Swaroop Sagar lake is sited in the south of Rang Sagar and it is a part of Lake Pichola. It was constructed during 1845–1850 A.D. The lake offers a combined water dam for Pichola and Rang Sagar. The lake also links Pichola and Rang Sagar with adjoining Fateh Sagar Lake through a canal. In monsoon, this canal is sometimes used to draw water in Fateh Sagar from Pichola Lake when Pichola reaches a high-water level.

Source: My Udaipur City

Rang Sagar and Kumhariya Talab

Rang Sagar has an average depth of 7 m, but its width is about 245 m, its westward expansion is known as Kumhariya Talab. Rang Sagar lake was constructed by Amar Singh Badava and is also called “Amarkund” after him. Constructed in 1668, it is one of the smallest lakes along the western waterfront of Udaipur and connects Pichola and Swaroop Sagar.

Lake Fateh Sagar

Fateh Sagar is a pear-like shaped lake situated in the north-western part of the city and almost in the central west of the basin covering an area of 12.88 sq. km. The lake was constructed in the year 1678 AD and then renovated in 1889 AD by Maharana Fateh Singh.  Although essentially constructed for the irrigational purpose, this water body has lately formed the second major source of drinking water for the city of Udaipur.

The main feeder canal of the lake comes from Madar positioned at a higher altitude about 15 km from Udaipur City. Lake Fateh Sagar is also connected to the adjoining Lake Pichola through a canal having gates. The runoff emerging from surrounding hillocks drains into this lake.

Udai Sagar

It is one of the largest lakes of the Udaipur basin constructed by Maharana Udai Singh in 1559 A.D. and named after him; this lake is situated in the far south-east of this basin. The lake was built by building a stonework dam on the river Berach. This lake forms the last lake in the chain of Udaipur lake system. The main source of water for the lake is a tributary of the river Berach popularly called Ayar which passes through the city of Udaipur and joins Udai Sagar near the village Sukha Naka. Besides this, several small seasonal rivers and streams arising from the nearby hills also enter the lake.

Source: My-Udaipur-City


This lake was constructed by Maharaja Raj Singh in 1643 A.D. for leisure purpose. The total length of the canal is measured as 3,300 m which are constructed for supplying water to the nearby areas, namely, Badi, Liyo ka Guda, Hawala Khurd and Dewali villages. The full level of the lake is 9.76 m. Almost no supply of water is rendered from this lake.

Source: TripAdvisor

Bada Madaar- Chota Madaar

Both these lakes supply water to the Fateh Sagar Lake located within the municipal limits of Udaipur City through Chikalwas feeder also known as Madar Nahar or Madar Canal.

Goverdhan Sagar

Goverdhan Sagar is the smallest artificial lake of all the major lakes of the basin lies in the south. The length of the canals of this lake is also scanty, extending over an area of only 3,750 m. It also receives water from Pichola through a link canal.

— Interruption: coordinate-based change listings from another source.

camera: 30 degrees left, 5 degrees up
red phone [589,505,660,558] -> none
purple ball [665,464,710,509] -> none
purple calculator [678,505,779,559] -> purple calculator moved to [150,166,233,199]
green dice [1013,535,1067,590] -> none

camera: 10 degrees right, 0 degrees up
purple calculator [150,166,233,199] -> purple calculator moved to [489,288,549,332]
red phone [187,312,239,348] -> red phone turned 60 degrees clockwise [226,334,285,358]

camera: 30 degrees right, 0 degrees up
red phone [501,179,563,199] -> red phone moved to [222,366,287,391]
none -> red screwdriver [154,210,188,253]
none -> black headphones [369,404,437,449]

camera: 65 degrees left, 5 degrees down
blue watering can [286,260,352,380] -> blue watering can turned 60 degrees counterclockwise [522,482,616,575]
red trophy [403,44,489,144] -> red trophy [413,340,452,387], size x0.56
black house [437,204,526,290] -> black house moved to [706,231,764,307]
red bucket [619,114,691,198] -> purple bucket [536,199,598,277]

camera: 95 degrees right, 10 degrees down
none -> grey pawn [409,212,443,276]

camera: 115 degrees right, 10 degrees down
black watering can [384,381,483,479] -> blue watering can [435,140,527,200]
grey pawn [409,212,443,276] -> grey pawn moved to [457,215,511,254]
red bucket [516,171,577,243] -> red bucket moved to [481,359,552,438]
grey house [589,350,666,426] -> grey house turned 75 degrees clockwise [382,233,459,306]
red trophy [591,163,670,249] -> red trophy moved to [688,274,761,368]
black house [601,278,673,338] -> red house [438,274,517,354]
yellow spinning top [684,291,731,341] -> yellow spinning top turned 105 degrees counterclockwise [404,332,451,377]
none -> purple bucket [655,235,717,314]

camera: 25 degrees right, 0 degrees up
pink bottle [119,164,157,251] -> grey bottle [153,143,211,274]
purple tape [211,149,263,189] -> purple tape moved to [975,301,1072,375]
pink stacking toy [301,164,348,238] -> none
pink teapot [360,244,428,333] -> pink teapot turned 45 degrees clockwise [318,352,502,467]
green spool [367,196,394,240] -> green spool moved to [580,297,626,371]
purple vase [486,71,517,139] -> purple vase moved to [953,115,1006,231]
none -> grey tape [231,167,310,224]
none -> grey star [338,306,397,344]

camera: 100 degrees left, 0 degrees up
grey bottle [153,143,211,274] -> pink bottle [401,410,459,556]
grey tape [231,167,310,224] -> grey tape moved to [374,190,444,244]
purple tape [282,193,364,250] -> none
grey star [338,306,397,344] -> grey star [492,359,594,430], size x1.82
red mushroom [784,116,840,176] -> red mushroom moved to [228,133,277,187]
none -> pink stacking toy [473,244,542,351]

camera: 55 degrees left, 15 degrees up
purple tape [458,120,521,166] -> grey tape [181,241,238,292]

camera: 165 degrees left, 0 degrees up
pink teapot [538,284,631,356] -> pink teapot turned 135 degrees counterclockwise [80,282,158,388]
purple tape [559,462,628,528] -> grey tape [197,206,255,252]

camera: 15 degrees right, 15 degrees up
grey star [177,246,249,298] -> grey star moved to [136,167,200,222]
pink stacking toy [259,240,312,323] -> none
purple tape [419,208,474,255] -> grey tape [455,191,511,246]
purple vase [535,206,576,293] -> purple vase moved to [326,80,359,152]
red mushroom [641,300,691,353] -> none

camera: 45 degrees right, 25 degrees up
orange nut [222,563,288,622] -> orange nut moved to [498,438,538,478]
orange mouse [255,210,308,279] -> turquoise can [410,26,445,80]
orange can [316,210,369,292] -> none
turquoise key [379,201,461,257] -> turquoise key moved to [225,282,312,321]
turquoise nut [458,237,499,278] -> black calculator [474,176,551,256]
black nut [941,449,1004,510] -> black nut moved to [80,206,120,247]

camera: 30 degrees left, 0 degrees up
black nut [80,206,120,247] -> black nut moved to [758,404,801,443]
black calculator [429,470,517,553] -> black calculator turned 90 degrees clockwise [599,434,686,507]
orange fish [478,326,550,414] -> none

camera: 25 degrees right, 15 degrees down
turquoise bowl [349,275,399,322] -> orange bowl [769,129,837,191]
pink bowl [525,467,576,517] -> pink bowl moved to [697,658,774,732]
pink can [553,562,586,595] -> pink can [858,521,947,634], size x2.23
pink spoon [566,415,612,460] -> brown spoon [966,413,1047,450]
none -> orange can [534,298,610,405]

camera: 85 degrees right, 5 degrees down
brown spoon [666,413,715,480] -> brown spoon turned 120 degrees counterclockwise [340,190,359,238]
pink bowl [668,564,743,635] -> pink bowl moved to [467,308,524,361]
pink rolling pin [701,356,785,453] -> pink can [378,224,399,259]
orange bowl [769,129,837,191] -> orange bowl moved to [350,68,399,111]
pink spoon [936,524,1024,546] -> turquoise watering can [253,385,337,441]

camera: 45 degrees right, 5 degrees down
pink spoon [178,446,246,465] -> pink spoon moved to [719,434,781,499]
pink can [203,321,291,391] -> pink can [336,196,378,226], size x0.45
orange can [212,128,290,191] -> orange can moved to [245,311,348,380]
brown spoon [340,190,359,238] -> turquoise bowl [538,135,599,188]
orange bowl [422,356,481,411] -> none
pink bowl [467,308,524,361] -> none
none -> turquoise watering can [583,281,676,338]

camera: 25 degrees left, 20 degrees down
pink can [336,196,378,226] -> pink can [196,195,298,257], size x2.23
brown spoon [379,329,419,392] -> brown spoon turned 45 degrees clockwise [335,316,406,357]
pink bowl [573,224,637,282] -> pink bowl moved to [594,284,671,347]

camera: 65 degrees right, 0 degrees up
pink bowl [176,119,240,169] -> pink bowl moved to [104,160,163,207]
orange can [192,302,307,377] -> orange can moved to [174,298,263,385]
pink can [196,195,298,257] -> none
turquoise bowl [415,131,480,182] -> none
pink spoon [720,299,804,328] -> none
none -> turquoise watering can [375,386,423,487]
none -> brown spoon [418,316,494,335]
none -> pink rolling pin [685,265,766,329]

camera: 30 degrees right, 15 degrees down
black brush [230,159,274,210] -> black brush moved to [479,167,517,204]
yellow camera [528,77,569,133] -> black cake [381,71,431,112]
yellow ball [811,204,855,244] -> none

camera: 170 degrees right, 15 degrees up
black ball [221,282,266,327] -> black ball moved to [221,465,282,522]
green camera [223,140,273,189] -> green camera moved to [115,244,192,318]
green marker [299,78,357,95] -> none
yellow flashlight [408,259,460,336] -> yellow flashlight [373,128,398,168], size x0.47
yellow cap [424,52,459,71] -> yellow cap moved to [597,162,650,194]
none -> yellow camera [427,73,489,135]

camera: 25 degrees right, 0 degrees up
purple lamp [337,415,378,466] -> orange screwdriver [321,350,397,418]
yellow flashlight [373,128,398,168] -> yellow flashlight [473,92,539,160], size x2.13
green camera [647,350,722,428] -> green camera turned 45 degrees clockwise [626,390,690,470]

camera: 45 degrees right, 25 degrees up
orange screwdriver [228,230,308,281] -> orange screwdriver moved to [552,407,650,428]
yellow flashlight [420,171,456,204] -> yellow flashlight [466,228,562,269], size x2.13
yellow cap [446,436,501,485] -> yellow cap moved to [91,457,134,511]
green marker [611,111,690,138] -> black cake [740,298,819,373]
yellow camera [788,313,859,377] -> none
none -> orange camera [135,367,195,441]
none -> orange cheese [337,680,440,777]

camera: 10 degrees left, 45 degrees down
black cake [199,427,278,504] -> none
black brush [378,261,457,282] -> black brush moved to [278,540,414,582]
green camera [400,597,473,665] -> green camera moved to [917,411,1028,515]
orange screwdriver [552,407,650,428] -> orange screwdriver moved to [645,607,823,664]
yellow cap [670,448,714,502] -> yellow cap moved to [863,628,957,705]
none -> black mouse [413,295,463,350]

Source: Saurabh-Patwari-Photography


Aren’t you amazed to read about it! Our ancestors showed a high level of planning and development. Udaipur’s Lake System is indeed considered to be the best and top-notch system in water management and rainwater harvesting. Maybe, this is the sole reason why the city is greener, peaceful and beautiful even after being near the desert region of Rajasthan.

The information is curated from valid sources and is not fabricated under any influence or otherwise.